Friday, Sep. 06, 1963

The Brainy Breed

Computers may some day hold conventions of their own, delivering learned papers on people and running up expense accounts. Last week, however, man still had the upper hand as the Association for Computing Machinery held its 18th annual conference in Denver. William C. Norris, president of the highly successful Control Data Corp., told the convention that "only the world's needs for energy rival the world's needs for computation and data processing." Though U.S. industry has already turned out 15,500 computers worth $5 billion, Norris' enthusiasm was not farfetched. The computer is becoming so versatile that businessmen and scientists are almost daily discovering new and unexpected uses for it.

At Boston's H. P. Hood & Sons, a computer figures out the right mix of fruit that goes into the company's tutti-frutti ice cream, instructs the ice cream-making machinery just what grade and quantity of ice cream to make. In the kitchens of Sara Lee bakeries, another one stores recipes and orders the proper amount of butter and eggs; soon, it will also control the cake mixes, ensure that they are baked at the right temperature, then automatically test their quality, setting up electronic protests if it has been disobeyed. A General Electric computer is scheduling the timing of each stage in the construction of a 34-story Manhattan apartment house, and in Detroit computers tell automen how to make their cars ride more smoothly by calculating the strain requirements of springs and shock absorbers.

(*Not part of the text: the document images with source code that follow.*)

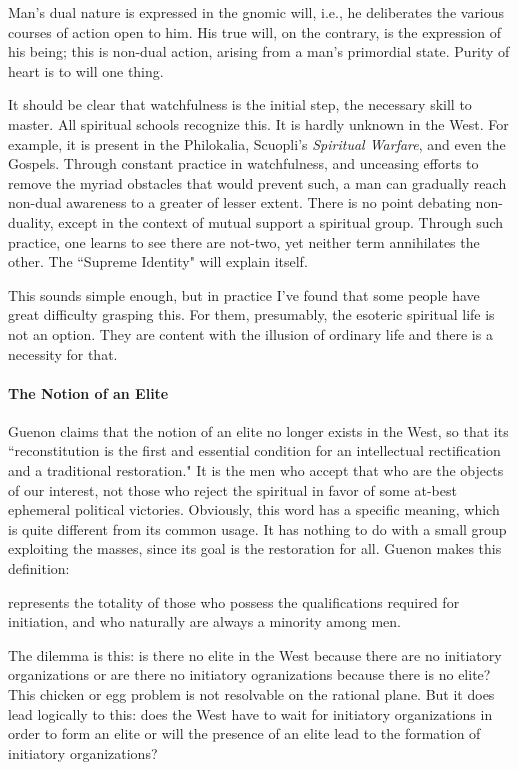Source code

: Man's dual nature is expressed in the gnomic will, i.e., he deliberates the various courses of action open to him. His true will, on the contrary, is the expression of his being; this is non-dual action, arising from a man's primordial state. Purity of heart is to will one thing.

It should be clear that watchfulness is the initial step, the necessary skill to master. All spiritual schools recognize this. It is hardly unknown in the West. For example, it is present in the Philokalia, Scuopli's \textit{Spiritual Warfare}, and even the Gospels. Through constant practice in watchfulness, and unceasing efforts to remove the myriad obstacles that would prevent such, a man can gradually reach non-dual awareness to a greater of lesser extent. There is no point debating non-duality, except in the context of mutual support a spiritual group. Through such practice, one learns to see there are not-two, yet neither term annihilates the other. The ``Supreme Identity" will explain itself.

This sounds simple enough, but in practice I've found that some people have great difficulty grasping this. For them, presumably, the esoteric spiritual life is not an option. They are content with the illusion of ordinary life and there is a necessity for that.

\paragraph{The Notion of an Elite}
Guenon claims that the notion of an elite no longer exists in the West, so that its ``reconstitution is the first and essential condition for an intellectual rectification and a traditional restoration." It is the men who accept that who are the objects of our interest, not those who reject the spiritual in favor of some at-best ephemeral political victories. Obviously, this word has a specific meaning, which is quite different from its common usage. It has nothing to do with a small group exploiting the masses, since its goal is the restoration for all. Guenon makes this definition:

\begin{quotex}
 represents the totality of those who possess the qualifications required for initiation, and who naturally are always a minority among men. 

\end{quotex}
The dilemma is this: is there no elite in the West because there are no initiatory organizations or are there no initiatory ogranizations because there is no elite? This chicken or egg problem is not resolvable on the rational plane. But it does lead logically to this: does the West have to wait for initiatory organizations in order to form an elite or will the presence of an elite lead to the formation of initiatory organizations?

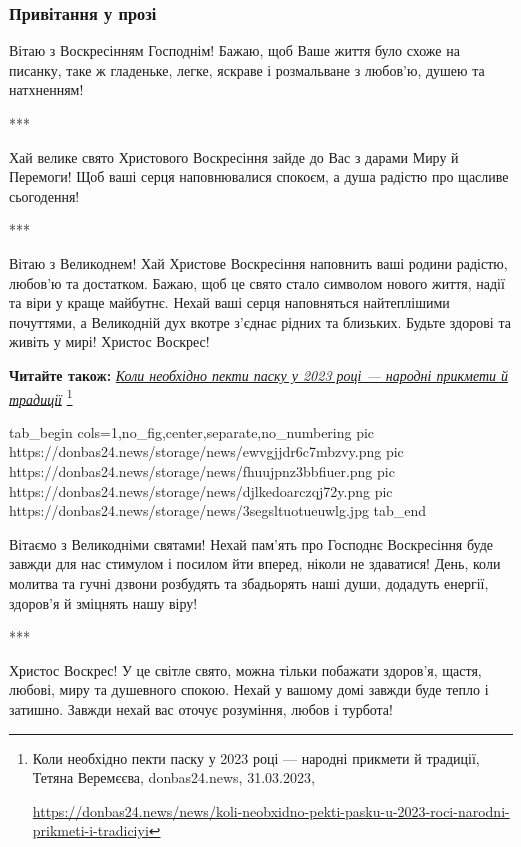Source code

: \subsubsection{Привітання у прозі}

Вітаю з Воскресінням Господнім! Бажаю, щоб Ваше життя було схоже на писанку,
таке ж гладеньке, легке, яскраве і розмальване з любов'ю, душею та натхненням!

***

Хай велике свято Христового Воскресіння зайде до Вас з дарами Миру й Перемоги!
Щоб ваші серця наповнювалися спокоєм, а душа радістю про щасливе сьогодення!

***

Вітаю з Великоднем! Хай Христове Воскресіння наповнить ваші родини радістю,
любов'ю та достатком. Бажаю, щоб це свято стало символом нового життя, надії та
віри у краще майбутнє. Нехай ваші серця наповняться найтеплішими почуттями, а
Великодній дух вкотре з'єднає рідних та близьких. Будьте здорові та живіть у
мирі! Христос Воскрес!

\textbf{Читайте також:} \href{https://donbas24.news/news/koli-neobxidno-pekti-pasku-u-2023-roci-narodni-prikmeti-i-tradiciyi}{\emph{Коли необхідно пекти паску у 2023 році — народні прикмети й традиції}}%
\footnote{Коли необхідно пекти паску у 2023 році — народні прикмети й традиції, Тетяна Веремєєва, donbas24.news, 31.03.2023, \par%
\url{https://donbas24.news/news/koli-neobxidno-pekti-pasku-u-2023-roci-narodni-prikmeti-i-tradiciyi}%
}

\ifcmt
  tab_begin cols=1,no_fig,center,separate,no_numbering
     pic https://donbas24.news/storage/news/ewvgjjdr6c7mbzvy.png
     pic https://donbas24.news/storage/news/fhuujpnz3bbfiuer.png
     pic https://donbas24.news/storage/news/djlkedoarczqj72y.png
     pic https://donbas24.news/storage/news/3segsltuotueuwlg.jpg
  tab_end
\fi

Вітаємо з Великодніми святами! Нехай пам'ять про Господнє Воскресіння буде
завжди для нас стимулом і посилом йти вперед, ніколи не здаватися! День, коли
молитва та гучні дзвони розбудять та збадьорять наші души, додадуть енергії,
здоров'я й зміцнять нашу віру!

***

Христос Воскрес! У це світле свято, можна тільки побажати здоров'я, щастя,
любові, миру та душевного спокою. Нехай у вашому домі завжди буде тепло і
затишно. Завжди нехай вас оточує розуміння, любов і турбота!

Watching the Grads. The cattle industry uses an electronic brain to get in 40 seconds a three-generation ancestry of any one of the 3,700,000 registered Aberdeen Angus beef cattle; an IBM machine tells many farmers, on learning the size and location of their farms, what crops to plant, what fertilizers to use and how many laborers to hire. Computers help to design comfortable brassieres for the garment industry, and have so highly automated many warehouses down to the billing and shipping that Rose Marie Reid swimsuits has cut by 75% the time it takes to ship a suit after getting an order.

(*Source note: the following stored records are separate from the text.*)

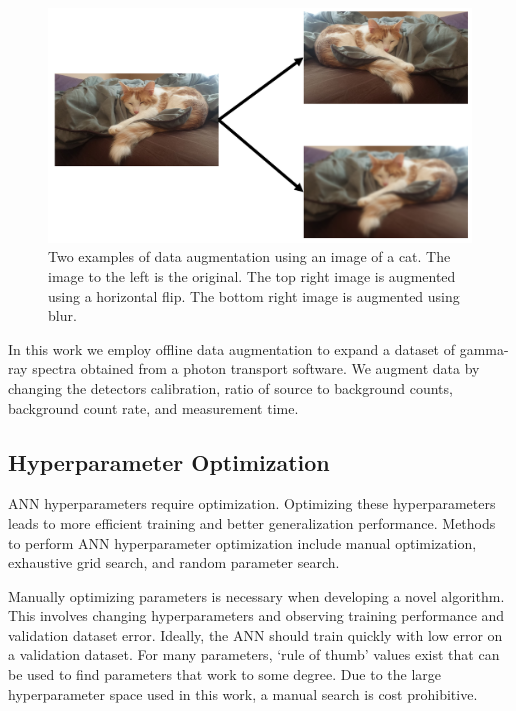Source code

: \begin{figure}[H]
	\centering
	\includegraphics[width=0.9\linewidth]{images/cat}
	\caption{Two examples of data augmentation using an image of a cat. The image to the left is the original. The top right image is augmented using a horizontal flip. The bottom right image is augmented using blur.}
	\label{fig:cat}
\end{figure}

In this work we employ offline data augmentation to expand a dataset of gamma-ray spectra obtained from a photon transport software. We augment data by changing the detectors calibration, ratio of source to background counts, background count rate, and measurement time.


\subsection{Hyperparameter Optimization} \label{section_hp_opt}

ANN hyperparameters require optimization. Optimizing these hyperparameters leads to more efficient training and better generalization performance. Methods to perform ANN hyperparameter optimization include manual optimization, exhaustive grid search, and random parameter search.

Manually optimizing parameters is necessary when developing a novel algorithm. This involves changing hyperparameters and observing training performance and validation dataset error. Ideally, the ANN should train quickly with low error on a validation dataset. For many parameters, `rule of thumb' values exist that can be used to find parameters that work to some degree. Due to the large hyperparameter space used in this work, a manual search is cost prohibitive.

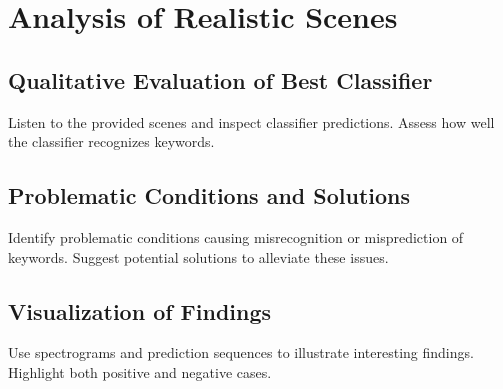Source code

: \section{Analysis of Realistic Scenes}

\subsection{Qualitative Evaluation of Best Classifier}
Listen to the provided scenes and inspect classifier predictions. Assess how well the classifier recognizes keywords.

\subsection{Problematic Conditions and Solutions}
Identify problematic conditions causing misrecognition or misprediction of keywords. Suggest potential solutions to alleviate these issues.

\subsection{Visualization of Findings}
Use spectrograms and prediction sequences to illustrate interesting findings. Highlight both positive and negative cases.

They are now widely used to check on the consumer's buying habits (the average supermarket shopper spends $13.10 on 22 items each time she enters the store), are pressed into service by oil companies to locate likely areas to drill, and can tell the Navy weather conditions surrounding almost any ship on the ocean. Stanford is using a Burroughs model to try to establish a scientific basis for foreign policy by measuring international tensions and the reactions of world leaders to current events. Georgia Tech assigns football seats for old grads strictly on a computer's reading of how active they have been as alumni.

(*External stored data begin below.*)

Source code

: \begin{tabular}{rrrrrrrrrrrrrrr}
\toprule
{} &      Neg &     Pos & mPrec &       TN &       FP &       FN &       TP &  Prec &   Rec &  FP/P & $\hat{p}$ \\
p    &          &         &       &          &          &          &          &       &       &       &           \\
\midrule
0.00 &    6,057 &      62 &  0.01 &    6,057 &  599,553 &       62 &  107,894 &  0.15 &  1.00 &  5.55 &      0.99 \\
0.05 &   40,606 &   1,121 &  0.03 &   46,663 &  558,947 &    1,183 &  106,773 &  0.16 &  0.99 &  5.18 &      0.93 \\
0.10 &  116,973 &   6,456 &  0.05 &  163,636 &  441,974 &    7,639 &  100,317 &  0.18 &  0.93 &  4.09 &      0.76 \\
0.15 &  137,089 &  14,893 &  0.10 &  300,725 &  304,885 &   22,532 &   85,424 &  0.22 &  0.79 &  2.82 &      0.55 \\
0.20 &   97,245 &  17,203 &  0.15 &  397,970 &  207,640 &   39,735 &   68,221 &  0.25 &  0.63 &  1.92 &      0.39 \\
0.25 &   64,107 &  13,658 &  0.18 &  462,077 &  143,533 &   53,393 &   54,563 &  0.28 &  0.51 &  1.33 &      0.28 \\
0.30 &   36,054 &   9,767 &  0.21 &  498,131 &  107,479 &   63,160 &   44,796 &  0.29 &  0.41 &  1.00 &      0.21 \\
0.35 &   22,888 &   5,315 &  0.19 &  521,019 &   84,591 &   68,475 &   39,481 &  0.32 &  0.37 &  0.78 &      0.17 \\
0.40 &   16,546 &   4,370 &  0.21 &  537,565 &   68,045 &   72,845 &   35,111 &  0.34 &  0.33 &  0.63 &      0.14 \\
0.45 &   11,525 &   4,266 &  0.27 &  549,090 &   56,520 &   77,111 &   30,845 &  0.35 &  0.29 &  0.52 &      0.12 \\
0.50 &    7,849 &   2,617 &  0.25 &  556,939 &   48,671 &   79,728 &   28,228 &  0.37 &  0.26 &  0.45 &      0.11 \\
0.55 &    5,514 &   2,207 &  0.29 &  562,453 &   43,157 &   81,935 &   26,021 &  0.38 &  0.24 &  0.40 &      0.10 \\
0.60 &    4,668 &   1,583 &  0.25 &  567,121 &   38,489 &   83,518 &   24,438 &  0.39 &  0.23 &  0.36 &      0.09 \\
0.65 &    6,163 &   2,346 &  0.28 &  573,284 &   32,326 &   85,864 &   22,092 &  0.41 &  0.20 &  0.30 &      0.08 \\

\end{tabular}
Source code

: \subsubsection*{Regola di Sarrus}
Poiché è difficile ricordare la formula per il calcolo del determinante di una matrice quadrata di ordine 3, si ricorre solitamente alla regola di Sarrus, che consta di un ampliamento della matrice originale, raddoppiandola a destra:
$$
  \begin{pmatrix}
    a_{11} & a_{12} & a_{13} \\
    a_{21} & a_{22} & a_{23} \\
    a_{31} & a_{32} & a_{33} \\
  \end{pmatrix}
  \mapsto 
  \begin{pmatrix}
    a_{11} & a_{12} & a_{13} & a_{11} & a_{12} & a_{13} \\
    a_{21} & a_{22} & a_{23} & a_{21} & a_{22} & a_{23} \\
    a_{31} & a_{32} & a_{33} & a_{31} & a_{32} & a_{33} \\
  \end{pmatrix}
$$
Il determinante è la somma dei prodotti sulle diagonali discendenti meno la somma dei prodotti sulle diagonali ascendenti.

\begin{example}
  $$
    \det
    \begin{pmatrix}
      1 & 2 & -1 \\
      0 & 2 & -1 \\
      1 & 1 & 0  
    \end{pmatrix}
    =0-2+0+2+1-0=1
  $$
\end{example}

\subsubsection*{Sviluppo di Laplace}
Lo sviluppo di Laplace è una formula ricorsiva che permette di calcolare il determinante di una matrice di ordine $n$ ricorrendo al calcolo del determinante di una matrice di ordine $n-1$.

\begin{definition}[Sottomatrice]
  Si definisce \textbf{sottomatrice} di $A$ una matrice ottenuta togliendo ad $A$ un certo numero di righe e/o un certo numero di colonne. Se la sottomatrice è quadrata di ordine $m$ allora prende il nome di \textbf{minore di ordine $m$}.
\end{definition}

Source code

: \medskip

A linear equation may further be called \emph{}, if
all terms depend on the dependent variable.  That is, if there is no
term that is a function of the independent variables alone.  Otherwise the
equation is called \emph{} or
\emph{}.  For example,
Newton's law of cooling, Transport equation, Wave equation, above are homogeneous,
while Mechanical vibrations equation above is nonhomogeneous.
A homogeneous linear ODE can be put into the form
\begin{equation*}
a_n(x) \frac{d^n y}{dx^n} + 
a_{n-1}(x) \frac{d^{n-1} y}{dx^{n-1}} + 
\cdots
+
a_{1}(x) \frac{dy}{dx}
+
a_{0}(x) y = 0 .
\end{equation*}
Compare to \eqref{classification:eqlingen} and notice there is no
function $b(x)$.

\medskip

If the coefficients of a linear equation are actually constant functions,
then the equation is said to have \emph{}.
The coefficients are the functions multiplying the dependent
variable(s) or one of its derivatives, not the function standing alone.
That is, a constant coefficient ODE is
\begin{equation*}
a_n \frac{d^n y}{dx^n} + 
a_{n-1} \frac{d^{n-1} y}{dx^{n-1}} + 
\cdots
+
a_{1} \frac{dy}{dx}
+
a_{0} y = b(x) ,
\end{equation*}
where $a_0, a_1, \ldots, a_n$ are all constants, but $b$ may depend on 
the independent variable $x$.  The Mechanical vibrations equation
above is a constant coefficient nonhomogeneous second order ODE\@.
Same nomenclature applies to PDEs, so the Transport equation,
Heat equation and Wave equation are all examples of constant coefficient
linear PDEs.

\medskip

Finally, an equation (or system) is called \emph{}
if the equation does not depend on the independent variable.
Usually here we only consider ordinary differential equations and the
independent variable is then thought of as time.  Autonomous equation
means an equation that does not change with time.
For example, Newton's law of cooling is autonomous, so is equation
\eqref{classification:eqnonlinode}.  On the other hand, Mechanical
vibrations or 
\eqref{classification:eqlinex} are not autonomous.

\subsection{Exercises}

Telephone Chats. It is hardly a surprise that computers have begun talking over the telephone. The Communitype, made by Manhattan's Radio Electronics Corp., enables a computer to receive a problem over phone lines and in seconds return an answer that can be read on an electric typewriter. Other systems now take phone requests for customer credit and answer with such prerecorded phrases as "Credit no good." Perhaps the most startling development is that computers have learned how to create others of their kind, and are speeding up their own birth rate by designing even more sophisticated brains, then guiding automatic machines to put them together. To those out of step with the cybernetics revolution, it may come as a relief to discover that computers can be fallible: one at M.I.T. gasped and gave up the ghost after trying to digest all the weather information for the past million years, and another collapsed while trying to remember all the known scientific articles ever written.